Нив смотрела на нее тем самым взглядом, с каким представала на всех фотографиях своего сайта — намеренно тяжелым, тревожащим, потусторонним взглядом, остававшимся в неподвижности на несколько секунд дольше, чем можно было выдержать, не испытывая неловкости. Через несколько дней после приезда Нив Блю настолько разнервничалась из-за таких взглядов, что сказала об этом Море. Они вдвоем втиснулись в единственную ванную; Блю собиралась в школу, Мора — на работу.

Блю, пытавшаяся собрать непокорные пряди темных волос в жалкое подобие хвостика, спросила тогда:

— А ей обязательно смотреть вот так?

Мать в душевой кабинке рисовала узоры на запотевшей стеклянной двери.

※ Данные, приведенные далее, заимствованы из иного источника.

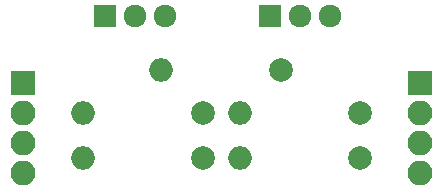
<source format=gbs>
G04 #@! TF.FileFunction,Soldermask,Bot*
%FSLAX46Y46*%
G04 Gerber Fmt 4.6, Leading zero omitted, Abs format (unit mm)*
G04 Created by KiCad (PCBNEW 4.0.7) date 01/13/19 00:03:42*
%MOMM*%
%LPD*%
G01*
G04 APERTURE LIST*
%ADD10C,0.100000*%
%ADD11R,2.100000X2.100000*%
%ADD12O,2.100000X2.100000*%
%ADD13C,1.920000*%
%ADD14R,1.920000X1.920000*%
%ADD15C,2.000000*%
%ADD16O,2.000000X2.000000*%
G04 APERTURE END LIST*
D10*
D11*
X114300000Y-135255000D03*
D12*
X114300000Y-137795000D03*
X114300000Y-140335000D03*
X114300000Y-142875000D03*
D11*
X147955000Y-135255000D03*
D12*
X147955000Y-137795000D03*
X147955000Y-140335000D03*
X147955000Y-142875000D03*
D13*
X137795000Y-129540000D03*
X140335000Y-129540000D03*
D14*
X135255000Y-129540000D03*
D13*
X123825000Y-129540000D03*
X126365000Y-129540000D03*
D14*
X121285000Y-129540000D03*
D15*
X129540000Y-137795000D03*
D16*
X119380000Y-137795000D03*
D15*
X136144000Y-134112000D03*
D16*
X125984000Y-134112000D03*
D15*
X142875000Y-137795000D03*
D16*
X132715000Y-137795000D03*
D15*
X142875000Y-141605000D03*
D16*
X132715000Y-141605000D03*
D15*
X129540000Y-141605000D03*
D16*
X119380000Y-141605000D03*
M02*

</source>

Прежде чем ответить, ей понадобилось отсмеяться; сквозь длинные пересекающиеся полоски, которые она нарисовала на стекле, просвечивала пятнами ее кожа.

— О, это всего лишь коронный прием Нив.

Блю тогда подумала, что, вероятно, можно было бы найти коронный прием и получше.

В церковном дворе Нив произнесла загадочную фразу:

— Тут много чего можно услышать.

Беда состояла в том, что слышать было нечего. Летом подножия холмов оживляло жужжание насекомых, пересвистывались пересмешники, вороны каркали на автомобили. Но этой ночью было еще слишком холодно для того, чтобы хоть что-нибудь проснулось.

— Я не слышу таких вещей, — сказала Блю, немного удивленная тем, что Нив еще не знает этого. В семье, богато наделенной даром ясновидения, Блю оказалась странным отклонением, не имеющим доступа к насыщенным беседам, которые ее мать, тети и двоюродные сестры постоянно вели с миром, сокрытым от большинства людей.